# Do closeted FAs sometimes distance themselves greatly so they don't...get attached?



## FatBarbieDoll (Feb 16, 2016)

The person I loved (always will) more than any other is a Canadian man of 52.

He would contact me maybe 3 times per year wanting mainly sex (he's not married and lives in my city).

He jiggled my large belly at least once and also talked about tying me up and feeding me dinner but only mentoned it one time.

When we met up, he wanted me to walk towards and away from him completely nude. I still wonder to this day if he's a secret FA but doesn't know it or won't admit it.

I checked out the profiles of one former and another current pal, and they made fatphobic comments, so I ask myself if he's afraid to leave the fat closet because he is insecure, and needs their approval or something. I guess this is also a rant of sorts.

I loved -- and will always love -- that man with a passion I never felt before we met.

I realize he was probably seeing other women and used me as an option when nothing else was there but I also can't help but wonder if he was distancing himself too so he didn't get hooked and have a fat girlfriend to introduce.

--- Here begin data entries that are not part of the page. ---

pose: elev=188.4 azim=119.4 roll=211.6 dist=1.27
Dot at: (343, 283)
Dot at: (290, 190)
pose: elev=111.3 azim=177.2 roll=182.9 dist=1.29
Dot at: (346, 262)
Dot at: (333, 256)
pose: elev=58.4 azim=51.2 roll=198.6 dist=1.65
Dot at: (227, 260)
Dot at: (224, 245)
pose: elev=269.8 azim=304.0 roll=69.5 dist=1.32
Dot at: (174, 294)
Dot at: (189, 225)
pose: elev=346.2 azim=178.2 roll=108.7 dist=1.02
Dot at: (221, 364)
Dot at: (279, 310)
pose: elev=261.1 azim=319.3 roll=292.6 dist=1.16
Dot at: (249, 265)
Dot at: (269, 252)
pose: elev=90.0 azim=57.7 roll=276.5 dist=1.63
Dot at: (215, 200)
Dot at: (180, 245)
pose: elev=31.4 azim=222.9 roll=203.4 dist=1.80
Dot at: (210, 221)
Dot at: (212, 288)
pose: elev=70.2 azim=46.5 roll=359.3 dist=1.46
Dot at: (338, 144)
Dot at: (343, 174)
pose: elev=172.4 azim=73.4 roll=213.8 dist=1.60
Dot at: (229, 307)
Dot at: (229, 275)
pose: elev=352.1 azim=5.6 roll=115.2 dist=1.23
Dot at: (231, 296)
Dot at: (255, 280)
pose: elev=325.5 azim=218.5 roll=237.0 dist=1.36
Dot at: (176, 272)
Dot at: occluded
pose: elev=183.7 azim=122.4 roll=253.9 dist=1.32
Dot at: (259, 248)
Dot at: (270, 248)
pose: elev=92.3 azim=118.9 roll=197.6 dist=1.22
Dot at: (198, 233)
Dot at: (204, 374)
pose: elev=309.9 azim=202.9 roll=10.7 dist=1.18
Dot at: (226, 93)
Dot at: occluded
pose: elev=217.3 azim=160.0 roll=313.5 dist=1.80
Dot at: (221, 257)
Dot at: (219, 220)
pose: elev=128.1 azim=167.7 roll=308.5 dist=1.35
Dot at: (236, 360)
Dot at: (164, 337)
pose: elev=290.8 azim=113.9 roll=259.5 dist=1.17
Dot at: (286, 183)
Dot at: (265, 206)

The last time I saw him was in November of 2014. I hadn't seen him for months prior to then and he barley made it in the door before he had his hands all over me and started kissing me. 

Then the cycle would repeat, with him pulling a Houdini for God knows how long until he contacted me again (he's on Facebook often, so I know he's OK). He would apologize for not keeping in contact, citing his being "busy" as an excuse. 

This time, things are different because I met someone else, and am trying to learn to love another man.


----------



## landshark (Feb 16, 2016)

I think you are wise to tell yourself to move on.

In answer to your question the guy may be a closet FA or he may just have a fetish. There is a difference. A closet FA is genuinely attracted to fat women but reluctant to outwardly show it. This was me for many years. On another thread you asked me how I could date thin women when I like fat ones. I explained I was hoping to "cure" myself because deep down inside I knew I'd some day end up with a fat wife and that idea terrified me. Rather than "cure" myself I finally grew up. Thankfully instead of changing myself I accepted my preferences and now I have an awesome wife as a result!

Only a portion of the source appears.